Said has released several albums--most under the name Stephan Smith--and he has a knack for prescience. His 1999 Rounder debut, Now is the Time, called for the need of the Arab world and Western world to come together peacefully because things were looking bad. In the early '00s Said's antiwar song "The Bell," which featured Pete Seeger, was an online hit, a feat even more impressive given that it came out in the pre-YouTube era. Several months ago he recorded the Egyptian folk song "Aheb Aisht Al Huriyah" ("I Love the Life of Freedom"), and it's currently part of the soundtrack to uprisings in the Middle East and North Africa.
Said is playing a monthly series of live shows at Drom leading up to the June 7 digital release of his album difrent and re-release of his back catalog. Sound of the City spoke to him about the shows, the people he's met in New York City, and the current political climate.
It's amazing that you picked that Egyptian folk song "Aheb Aisht Al Huriyah" ("I Love the Life of Freedom") to record as a show of solidarity some months ago and now that whole revolution has come to pass.
I can only say that I guess I was part of the zeitgeist that was building in advance of uprising. No radio stations in the U.S. were ever going to play the song, or any of the songs I'd recorded. But thousands of people were forwarding the song and listening to it. It was having an impact on a large audience that had nothing to do with the music industry.
What do you think the impact of Osama bin Laden's death will have on the Middle East and World politics?

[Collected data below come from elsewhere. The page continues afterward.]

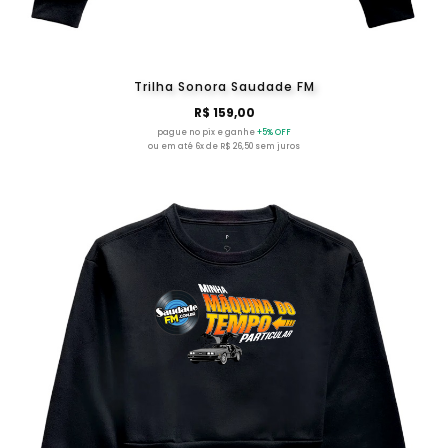
Trilha Sonora Saudade FM
R$ 159,00
pague no pix e ganhe
+5% OFF
ou em até 6x de R$ 26,50 sem juros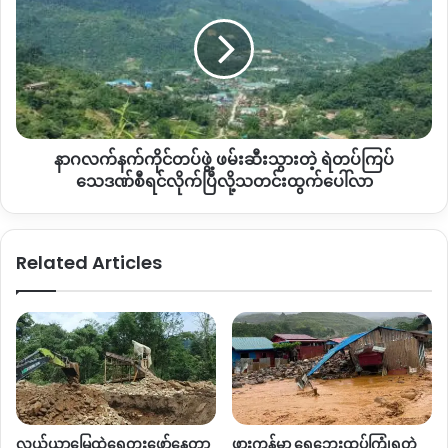
ဆုံ
တပ်ဖွဲ့
လည်း
ပြောဆိုထားတယ်လို့ သိရပါတယ်။
ဖမ်းဆီး
သွား
တဲ့
ပြီးခဲ့တဲ့ ဇူလိုင်လကုန်ပိုင်းက နမ့်ဖတ်ကာမှာရှိတဲ့
မူလတန်းကျောင်း
ရဲ
တစ်ကျောင်းကို
TNLA
မှ ကျောင်းပိတ်ဖို့
စာပို့ထားတာရှိသလို
ဇွန်လ
တပ်ကြပ်
ကလည်း ကျေးရွာအတွင်း စားသင်ကျောင်း ၄ ကျောင်းခန့်ကို ကချင်
သေဒဏ်
လွတ်လပ်ရေးတပ်မတော်
KIA
မှ ကျောင်းပိတ်ရန် စာပို့ခဲ့တာတွေရှိခဲ့
နာဂလက်နက်ကိုင်တပ်ဖွဲ့ ဖမ်းဆီးသွားတဲ့ ရဲတပ်ကြပ်
စီရင်
ပါတယ်။
လိုက်
သေဒဏ်စီရင်လိုက်ပြီလို့သတင်းထွက်ပေါ်လာ
ပြီ
လို့
ဒါကြောင့်လည်း စစ်ကောင်စီဘက်မှ ကျေးရွာအတွင်း
သတင်းထွက်
ကိုယ်ထူကိုယ်ထစနစ်နဲ့
အသင်းတော်အခြေပြုပြီးဖွင့်လှစ်ထားတဲ့
Related Articles
ပေါ်လာ
စာသင်ကျောင်းတွေကို ပိတ်ဆို့မယ်ဖြစ်ကြောင်း တုံ့ပြန်ပြောဆိုလာ
တာဖြစ်တယ်လို့ ဒေသခံတွေပြောပါတယ်။
နမ့်ဖတ်ကာကျေးရွာမှာ
တိုက်ပွဲရှိရှိ၊ မရှိရှိ
စစ်ကောင်စီတပ်မှ ပုံမှန်
လက်နက်ကြီးရမ်းတမ်းပစ်ခတ်နေတဲ့အတွက်
ထွက်ပြေးစရာနေရာမ
ရှိတဲ့ ဒေသခံပြည်သူတွေဟာ အချိန်ပြည့်စိုးရိမ်ကြောက်ရွံ့လျက်သာ
ရှိနေနေရတယ်လို့လည်း ဒေသခံတွေက
ဆိုပါတယ်။
လယ်ယာမြေထဲရွှေတူးဖော်နေတာ
ဖားကန့်မှာ ရေဘေးထပ်ကြုံရတဲ့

I don't know. I almost think it's inconsequential. I think it's probably good for people to have some resolution, but it doesn't really change the situation on the ground. He was one guy who was a figurehead that represented something to people. Right now we are in the same place as before. But I think there is an enormous opportunity to create peace and change the dialogue in the Middle East right now. The pro-democracy rebellion and the failure of Al Qaeda's vision mean that we have an enormous opportunity over the next six to eight months for forgiveness on both sides. Let's hope our administration will be that brave and bold. Hopefully because of my heritage and the position I'm in I can be a part of helping seize this opportunity to create peace and a brighter future.
What's up with these Drom shows that lead up to the record release?

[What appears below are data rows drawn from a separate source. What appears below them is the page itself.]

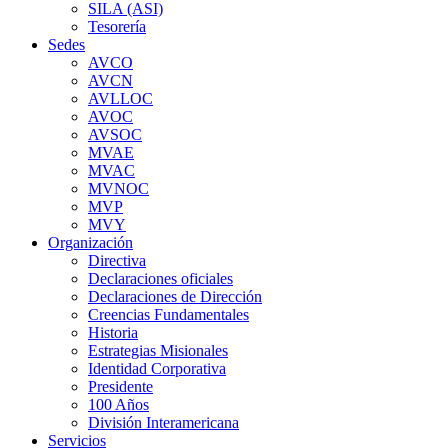
SILA (ASI)
Tesorería
Sedes
AVCO
AVCN
AVLLOC
AVOC
AVSOC
MVAE
MVAC
MVNOC
MVP
MVY
Organización
Directiva
Declaraciones oficiales
Declaraciones de Dirección
Creencias Fundamentales
Historia
Estrategias Misionales
Identidad Corporativa
Presidente
100 Años
División Interamericana
Servicios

For these shows I'm bringing a diverse list of voices as guests. They are all involved in different ways, usually in music, but maybe art or culture or social change in some way.
What's the point of that?
This helps a movement to coalesce because right now we have so many voices out there. But they are handled in isolation of each other. There is something happening in Japan, Madison, Somalia, Hurricane Katrina or these other things. But as soon as they are put in the same room in the same conversation then people come together across borders in real way. That creates a real movement or a generational zeitgeist for global change.
It's a dual purpose of creating a borderless movement but I'm also creating a new global music that brings people together. My set goes from rap and hip-hop to world music to rock and pop all in a number of songs. We need to bring together these different styles of music to create the changes that we need.

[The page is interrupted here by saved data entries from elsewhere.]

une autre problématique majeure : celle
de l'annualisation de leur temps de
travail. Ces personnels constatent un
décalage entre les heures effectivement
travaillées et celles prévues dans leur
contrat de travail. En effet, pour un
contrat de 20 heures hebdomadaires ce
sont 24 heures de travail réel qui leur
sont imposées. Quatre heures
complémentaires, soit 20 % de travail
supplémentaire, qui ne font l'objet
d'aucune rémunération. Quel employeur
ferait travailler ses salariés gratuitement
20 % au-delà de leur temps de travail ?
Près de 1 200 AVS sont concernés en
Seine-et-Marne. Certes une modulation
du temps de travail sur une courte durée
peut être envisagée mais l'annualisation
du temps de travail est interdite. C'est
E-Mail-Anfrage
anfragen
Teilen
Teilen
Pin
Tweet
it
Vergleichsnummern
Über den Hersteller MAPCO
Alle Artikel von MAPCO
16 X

So this same kind of thinking also applies to your web site?
As far as music is a tool for social change, I was always an organizer. So with my songs, my words were about change and also about being integrally involved with social change. When I got ready to do my next album, I thought about that fact that I had been doing songs my whole career and I wanted to go beyond that. I wanted to create a web site and maybe a TV show that would be a CNN for social change. This could promote lots of songs for lots of artists globally as opposed to another song about another cause. I don't want to throw another song there almost into the void because we need to build a movement.